───── Data supplied
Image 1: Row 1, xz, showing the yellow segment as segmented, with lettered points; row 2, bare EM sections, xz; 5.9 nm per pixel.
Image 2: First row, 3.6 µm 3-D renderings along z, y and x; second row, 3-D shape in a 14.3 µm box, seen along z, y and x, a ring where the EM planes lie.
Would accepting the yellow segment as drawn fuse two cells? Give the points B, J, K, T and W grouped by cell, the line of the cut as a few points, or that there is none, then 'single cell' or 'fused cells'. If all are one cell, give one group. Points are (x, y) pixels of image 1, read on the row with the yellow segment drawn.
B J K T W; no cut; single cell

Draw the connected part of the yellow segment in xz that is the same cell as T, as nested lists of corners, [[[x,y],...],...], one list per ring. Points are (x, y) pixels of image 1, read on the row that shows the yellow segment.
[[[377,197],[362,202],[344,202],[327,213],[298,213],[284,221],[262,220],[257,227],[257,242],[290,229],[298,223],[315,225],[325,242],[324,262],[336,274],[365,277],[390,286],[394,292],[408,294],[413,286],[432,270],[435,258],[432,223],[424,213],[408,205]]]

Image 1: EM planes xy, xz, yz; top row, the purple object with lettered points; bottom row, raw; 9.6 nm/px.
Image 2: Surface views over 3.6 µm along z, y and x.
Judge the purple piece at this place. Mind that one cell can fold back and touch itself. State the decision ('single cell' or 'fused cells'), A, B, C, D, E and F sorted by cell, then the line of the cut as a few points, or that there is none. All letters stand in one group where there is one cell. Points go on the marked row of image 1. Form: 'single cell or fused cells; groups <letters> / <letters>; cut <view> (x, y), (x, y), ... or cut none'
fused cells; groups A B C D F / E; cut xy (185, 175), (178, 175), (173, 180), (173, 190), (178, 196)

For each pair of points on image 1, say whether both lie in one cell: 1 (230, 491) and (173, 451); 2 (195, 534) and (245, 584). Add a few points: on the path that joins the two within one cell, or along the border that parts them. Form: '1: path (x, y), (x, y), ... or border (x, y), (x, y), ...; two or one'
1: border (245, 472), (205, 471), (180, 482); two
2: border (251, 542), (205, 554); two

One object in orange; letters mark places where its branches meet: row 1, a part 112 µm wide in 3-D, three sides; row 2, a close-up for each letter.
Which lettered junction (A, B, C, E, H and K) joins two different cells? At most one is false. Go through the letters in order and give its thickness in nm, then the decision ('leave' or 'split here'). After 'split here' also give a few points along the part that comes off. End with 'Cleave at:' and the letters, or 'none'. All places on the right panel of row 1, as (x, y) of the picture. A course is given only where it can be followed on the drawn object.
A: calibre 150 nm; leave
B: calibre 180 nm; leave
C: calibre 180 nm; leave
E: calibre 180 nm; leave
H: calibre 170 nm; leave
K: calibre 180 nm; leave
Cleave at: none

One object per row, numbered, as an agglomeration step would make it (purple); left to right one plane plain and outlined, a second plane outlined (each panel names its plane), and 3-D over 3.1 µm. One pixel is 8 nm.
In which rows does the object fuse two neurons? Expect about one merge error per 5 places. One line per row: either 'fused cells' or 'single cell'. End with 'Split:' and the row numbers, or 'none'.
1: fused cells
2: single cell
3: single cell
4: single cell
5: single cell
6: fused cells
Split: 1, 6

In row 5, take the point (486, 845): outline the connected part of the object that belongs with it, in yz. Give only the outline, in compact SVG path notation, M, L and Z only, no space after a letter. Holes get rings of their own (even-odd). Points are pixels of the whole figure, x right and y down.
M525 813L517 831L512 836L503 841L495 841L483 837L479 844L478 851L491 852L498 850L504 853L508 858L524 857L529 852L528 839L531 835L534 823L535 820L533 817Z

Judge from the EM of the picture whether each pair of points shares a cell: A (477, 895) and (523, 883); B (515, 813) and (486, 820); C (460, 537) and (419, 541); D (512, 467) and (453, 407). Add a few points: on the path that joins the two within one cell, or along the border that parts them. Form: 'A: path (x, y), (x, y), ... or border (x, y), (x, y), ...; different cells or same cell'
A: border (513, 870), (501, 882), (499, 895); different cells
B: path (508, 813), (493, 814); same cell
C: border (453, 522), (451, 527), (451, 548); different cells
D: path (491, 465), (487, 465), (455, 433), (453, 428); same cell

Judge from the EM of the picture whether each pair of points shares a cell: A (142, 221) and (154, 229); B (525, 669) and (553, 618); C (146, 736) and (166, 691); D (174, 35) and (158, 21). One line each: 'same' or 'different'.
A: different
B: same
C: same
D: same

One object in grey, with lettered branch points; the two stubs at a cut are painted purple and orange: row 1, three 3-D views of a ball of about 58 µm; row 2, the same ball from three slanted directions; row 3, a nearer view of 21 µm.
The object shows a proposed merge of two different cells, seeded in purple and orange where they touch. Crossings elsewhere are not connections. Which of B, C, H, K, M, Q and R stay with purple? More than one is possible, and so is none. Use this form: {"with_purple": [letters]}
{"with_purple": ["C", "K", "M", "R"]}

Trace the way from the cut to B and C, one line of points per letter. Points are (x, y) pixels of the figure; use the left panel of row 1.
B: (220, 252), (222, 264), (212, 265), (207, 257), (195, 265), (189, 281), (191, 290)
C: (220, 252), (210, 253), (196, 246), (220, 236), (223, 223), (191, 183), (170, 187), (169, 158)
──────────
Please filter the data down to the lines containing the word "second".

Image 2: First row, 3.6 µm 3-D renderings along z, y and x; second row, 3-D shape in a 14.3 µm box, seen along z, y and x, a ring where the EM planes lie.
One object per row, numbered, as an agglomeration step would make it (purple); left to right one plane plain and outlined, a second plane outlined (each panel names its plane), and 3-D over 3.1 µm. One pixel is 8 nm.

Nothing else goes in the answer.